Success in Advertising

Yesterday I was long winded. Today I will be brief because I have shit to do.

Well, brief-er.

More brief.

Already it’s not looking good for brevity.

Anyway, I skipped WTF Wednesday because I simply forgot. So I guess this is sort of a WTF Friday? I didn’t make it to the thrift store this week. The images from previous trips just aren’t speaking to me yet, so I’m going to talk about some images that I used to use as teaching tools about successfully conveying a message in advertising. I guess I could have just used the word rhetoric but this brevity thing…. I’m not so good at it.

I used to teach a class on rhetoric and composition and I’d use these images, not so much because they are excellent examples of successful advertising. It’s basically because I thought they were funny and I wanted to share them with friends. Since I had no friends, I would squeeze them into lesson plans so I could laugh with a group of people and feel like I was part of the 18 year old cool kids. I was their leader. I was the head cool kid just for a moment.

Come be a cool kid with me and look at this shit I brought….

I'm sure they're much better at sewing. I mean, how could they NOT be?

I’m sure they’re much better at sewing. I mean, how could they NOT be?

So I’m not going to speculate on who this person is. Okay, maybe a little speculating…. So I would like to believe these are English-as-second-language people. I refuse to believe that any native speaker would mutilate words like this. It’s possible though. Notice that only the Es are in cursive? And, yes, that is the way I’m pluralizing the letter E. Maybe it’d be easier to just make a list?

– Scribbled hastily on side of van in Pig’s Blood Red lipstick

– The letters A, R and T are capitalized with no apparent reason behind it.

– E and i are not capitalized. (Is there a Da Vinci Code type message here? Do they know where Jesus’s hemmed dress slacks are hidden?)

– Why, oh why, did they break up the word alteration? Why didn’t they just start writing 3 inches over? Why didn’t they wipe the lipstick off and try it again? If they wrote it in permanent marker… why in the fuck did they write it in permanent marker? On the side of their vehicle?? I’m seriously leaning Da Vinci on this. Are the Alterati an even more secret sect of the Illuminati? More secret because they’re not rich and they drive poorly tired mini vans? And because they sew stuff instead of do mean things to Taylor Swift at award ceremonies?

– And for the love of God why is there a comma after the phone number?? Every time I look at this I think that the phone number is someplace in Ontario. Why, yes! I DO live in 592-4783, Ontario! (Yeah, that one didn’t bring any laughs in the classroom either…)

And, just for your information, my students and I called the number once. It was out of service. The Alterati again have disappeared into the dark, hidden sweatshops of the world….

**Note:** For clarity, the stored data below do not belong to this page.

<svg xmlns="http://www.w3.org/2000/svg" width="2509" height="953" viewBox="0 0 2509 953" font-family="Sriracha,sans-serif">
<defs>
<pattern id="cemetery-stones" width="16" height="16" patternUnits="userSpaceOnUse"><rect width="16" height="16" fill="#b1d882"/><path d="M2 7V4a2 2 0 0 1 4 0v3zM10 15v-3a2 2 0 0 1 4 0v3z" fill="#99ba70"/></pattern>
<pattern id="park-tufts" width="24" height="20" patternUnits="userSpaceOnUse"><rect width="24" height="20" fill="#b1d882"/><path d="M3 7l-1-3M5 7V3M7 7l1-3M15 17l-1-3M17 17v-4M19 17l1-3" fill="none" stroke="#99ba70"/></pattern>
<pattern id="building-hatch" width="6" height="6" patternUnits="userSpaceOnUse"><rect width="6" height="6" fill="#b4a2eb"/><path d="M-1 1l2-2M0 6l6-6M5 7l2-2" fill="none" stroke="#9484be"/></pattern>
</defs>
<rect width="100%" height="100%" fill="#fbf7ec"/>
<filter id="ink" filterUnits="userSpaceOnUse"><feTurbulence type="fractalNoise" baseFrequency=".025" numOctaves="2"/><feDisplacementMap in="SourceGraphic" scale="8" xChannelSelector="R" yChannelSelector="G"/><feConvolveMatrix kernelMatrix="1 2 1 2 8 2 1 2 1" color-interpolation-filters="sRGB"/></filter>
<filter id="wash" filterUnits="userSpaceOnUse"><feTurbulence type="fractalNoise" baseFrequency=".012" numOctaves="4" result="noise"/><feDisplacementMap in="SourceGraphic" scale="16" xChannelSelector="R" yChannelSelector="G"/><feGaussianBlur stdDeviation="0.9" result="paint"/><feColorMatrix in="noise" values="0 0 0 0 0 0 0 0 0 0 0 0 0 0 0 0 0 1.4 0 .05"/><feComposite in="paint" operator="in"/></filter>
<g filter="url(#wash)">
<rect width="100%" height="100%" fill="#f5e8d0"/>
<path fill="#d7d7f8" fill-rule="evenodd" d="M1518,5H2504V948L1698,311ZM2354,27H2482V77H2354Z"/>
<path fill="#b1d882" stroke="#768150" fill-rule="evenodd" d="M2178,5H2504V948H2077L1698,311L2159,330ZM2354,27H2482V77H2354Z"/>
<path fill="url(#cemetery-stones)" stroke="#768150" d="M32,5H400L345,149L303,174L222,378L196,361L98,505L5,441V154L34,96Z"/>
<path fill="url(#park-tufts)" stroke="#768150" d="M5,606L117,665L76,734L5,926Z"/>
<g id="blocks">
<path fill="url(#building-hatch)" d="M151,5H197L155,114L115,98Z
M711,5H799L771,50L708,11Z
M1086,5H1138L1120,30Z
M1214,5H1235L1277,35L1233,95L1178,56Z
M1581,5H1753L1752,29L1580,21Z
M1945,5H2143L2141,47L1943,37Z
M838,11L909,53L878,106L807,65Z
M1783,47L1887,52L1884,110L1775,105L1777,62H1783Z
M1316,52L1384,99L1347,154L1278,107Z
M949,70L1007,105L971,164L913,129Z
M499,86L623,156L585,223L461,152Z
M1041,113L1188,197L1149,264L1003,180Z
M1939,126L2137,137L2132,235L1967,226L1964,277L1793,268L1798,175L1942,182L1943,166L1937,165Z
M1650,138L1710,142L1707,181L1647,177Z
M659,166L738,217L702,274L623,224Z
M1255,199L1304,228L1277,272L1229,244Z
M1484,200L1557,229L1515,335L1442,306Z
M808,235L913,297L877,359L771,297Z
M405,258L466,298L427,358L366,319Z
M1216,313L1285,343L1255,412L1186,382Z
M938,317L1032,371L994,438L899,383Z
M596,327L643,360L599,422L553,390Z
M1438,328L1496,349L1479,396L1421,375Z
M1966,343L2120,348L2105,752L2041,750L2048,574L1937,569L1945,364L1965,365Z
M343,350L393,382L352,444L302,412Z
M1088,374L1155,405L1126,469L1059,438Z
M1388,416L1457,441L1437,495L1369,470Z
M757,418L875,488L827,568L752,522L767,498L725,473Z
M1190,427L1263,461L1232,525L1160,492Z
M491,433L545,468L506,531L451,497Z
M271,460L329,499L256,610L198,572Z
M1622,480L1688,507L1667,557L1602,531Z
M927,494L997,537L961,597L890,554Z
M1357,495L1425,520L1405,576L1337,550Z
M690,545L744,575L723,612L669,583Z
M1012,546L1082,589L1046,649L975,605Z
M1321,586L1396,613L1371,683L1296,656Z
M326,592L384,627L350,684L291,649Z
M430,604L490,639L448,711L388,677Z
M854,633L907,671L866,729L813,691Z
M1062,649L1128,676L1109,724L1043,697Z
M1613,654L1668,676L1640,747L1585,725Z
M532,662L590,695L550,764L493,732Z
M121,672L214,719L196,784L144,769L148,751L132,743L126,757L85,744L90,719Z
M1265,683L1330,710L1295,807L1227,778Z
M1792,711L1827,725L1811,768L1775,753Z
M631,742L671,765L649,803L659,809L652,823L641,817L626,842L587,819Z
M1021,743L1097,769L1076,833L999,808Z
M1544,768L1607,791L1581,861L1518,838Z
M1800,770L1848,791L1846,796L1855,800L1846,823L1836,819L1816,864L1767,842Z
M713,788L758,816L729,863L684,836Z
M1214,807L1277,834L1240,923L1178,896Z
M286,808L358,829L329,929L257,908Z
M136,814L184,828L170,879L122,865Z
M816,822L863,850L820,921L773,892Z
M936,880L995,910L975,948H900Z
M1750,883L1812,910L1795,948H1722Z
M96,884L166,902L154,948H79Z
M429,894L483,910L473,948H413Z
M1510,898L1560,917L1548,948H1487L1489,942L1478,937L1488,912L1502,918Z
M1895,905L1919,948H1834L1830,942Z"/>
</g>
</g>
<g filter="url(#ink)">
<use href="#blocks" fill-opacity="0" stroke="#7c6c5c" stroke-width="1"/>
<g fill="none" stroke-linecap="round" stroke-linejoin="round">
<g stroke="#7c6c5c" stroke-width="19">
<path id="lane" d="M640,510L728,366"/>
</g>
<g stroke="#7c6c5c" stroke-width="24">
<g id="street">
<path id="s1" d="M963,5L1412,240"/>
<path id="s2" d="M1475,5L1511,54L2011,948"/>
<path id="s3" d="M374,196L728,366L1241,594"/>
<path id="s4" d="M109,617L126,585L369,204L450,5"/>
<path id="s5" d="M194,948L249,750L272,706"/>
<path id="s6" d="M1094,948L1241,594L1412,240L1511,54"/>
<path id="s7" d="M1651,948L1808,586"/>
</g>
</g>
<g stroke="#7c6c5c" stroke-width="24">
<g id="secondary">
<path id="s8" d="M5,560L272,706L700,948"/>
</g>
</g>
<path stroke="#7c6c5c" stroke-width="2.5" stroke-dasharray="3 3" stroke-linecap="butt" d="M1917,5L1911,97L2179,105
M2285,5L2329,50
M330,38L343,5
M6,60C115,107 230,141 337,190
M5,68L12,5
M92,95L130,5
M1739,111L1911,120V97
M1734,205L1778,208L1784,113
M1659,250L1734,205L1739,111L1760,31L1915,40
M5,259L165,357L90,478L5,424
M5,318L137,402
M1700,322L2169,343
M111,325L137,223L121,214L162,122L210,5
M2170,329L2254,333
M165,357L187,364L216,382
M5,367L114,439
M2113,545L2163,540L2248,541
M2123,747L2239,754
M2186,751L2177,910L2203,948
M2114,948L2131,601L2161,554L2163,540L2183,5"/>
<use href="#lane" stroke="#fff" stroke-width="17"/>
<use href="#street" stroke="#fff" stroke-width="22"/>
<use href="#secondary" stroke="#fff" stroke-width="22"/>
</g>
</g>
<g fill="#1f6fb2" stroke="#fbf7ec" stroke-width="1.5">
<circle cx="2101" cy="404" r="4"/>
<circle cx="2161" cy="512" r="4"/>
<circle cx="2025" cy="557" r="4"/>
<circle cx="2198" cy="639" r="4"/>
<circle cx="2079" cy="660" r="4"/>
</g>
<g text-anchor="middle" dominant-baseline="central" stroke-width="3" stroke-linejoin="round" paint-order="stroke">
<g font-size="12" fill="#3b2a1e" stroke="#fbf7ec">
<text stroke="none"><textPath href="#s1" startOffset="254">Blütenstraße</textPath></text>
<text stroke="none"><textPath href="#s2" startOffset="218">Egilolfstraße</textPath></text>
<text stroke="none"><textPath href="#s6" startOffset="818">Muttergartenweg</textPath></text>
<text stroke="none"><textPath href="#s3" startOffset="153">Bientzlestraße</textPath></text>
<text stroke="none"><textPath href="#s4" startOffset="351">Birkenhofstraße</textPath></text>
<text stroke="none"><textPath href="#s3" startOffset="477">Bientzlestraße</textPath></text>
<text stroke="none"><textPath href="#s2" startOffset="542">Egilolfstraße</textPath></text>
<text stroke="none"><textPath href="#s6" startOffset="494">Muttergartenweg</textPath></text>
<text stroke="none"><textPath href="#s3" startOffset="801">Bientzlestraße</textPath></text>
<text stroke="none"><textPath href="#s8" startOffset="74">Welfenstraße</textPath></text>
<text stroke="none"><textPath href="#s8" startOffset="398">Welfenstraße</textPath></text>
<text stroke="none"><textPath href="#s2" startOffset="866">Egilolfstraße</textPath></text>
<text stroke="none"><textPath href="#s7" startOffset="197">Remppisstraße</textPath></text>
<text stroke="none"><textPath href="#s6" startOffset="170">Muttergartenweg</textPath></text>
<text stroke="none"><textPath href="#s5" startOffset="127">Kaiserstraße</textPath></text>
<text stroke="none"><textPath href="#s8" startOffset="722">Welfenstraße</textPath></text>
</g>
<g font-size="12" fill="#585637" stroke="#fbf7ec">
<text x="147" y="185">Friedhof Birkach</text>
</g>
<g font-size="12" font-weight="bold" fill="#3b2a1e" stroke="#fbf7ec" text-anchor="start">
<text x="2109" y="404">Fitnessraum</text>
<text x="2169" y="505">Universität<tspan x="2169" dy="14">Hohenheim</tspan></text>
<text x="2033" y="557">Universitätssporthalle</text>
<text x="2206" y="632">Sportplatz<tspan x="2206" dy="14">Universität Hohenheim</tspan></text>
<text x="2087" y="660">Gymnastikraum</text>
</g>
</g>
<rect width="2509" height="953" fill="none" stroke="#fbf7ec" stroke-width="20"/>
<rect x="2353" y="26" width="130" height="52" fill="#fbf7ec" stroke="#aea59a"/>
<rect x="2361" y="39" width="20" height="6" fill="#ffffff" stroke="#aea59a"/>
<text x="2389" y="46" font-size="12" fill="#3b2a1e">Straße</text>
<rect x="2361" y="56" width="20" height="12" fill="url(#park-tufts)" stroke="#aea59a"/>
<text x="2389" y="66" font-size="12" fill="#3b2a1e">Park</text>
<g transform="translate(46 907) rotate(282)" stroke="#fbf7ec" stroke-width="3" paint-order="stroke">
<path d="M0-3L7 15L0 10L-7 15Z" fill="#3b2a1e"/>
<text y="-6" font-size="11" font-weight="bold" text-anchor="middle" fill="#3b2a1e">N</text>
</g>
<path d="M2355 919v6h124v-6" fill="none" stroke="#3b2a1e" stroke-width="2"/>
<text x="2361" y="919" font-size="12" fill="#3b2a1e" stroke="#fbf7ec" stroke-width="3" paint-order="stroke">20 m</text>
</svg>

God, now I feel guilty! What if this was a cry for help? What if they are trapped somewhere, being forced to sew red carpet dresses for Hollywood’s elite Illuminati?

Or maybe they just got arrested. I took the photo in front of a flea market that the cops shut down because they were selling millions of dollars of knockoff designer purses.

I will always wonder, though— who ARE the Alterati?

So I’ve already broken my promise about brevity. I’m just going to say a few words on this next one because I don’t want to give anyone the impression I actually am trying to speak politically on the topic being advertised here…


I took this photo on my way home from work one day.

Read the sign. Just the words.

I know it is an anti-abortion ad.

I also know it’s unsuccessful but still successful. Either way you read it, it’s correct.

Abortion does stop a beating heart.

Abortion also, technically, could stop a beating.

It’s all in the perspective, I guess.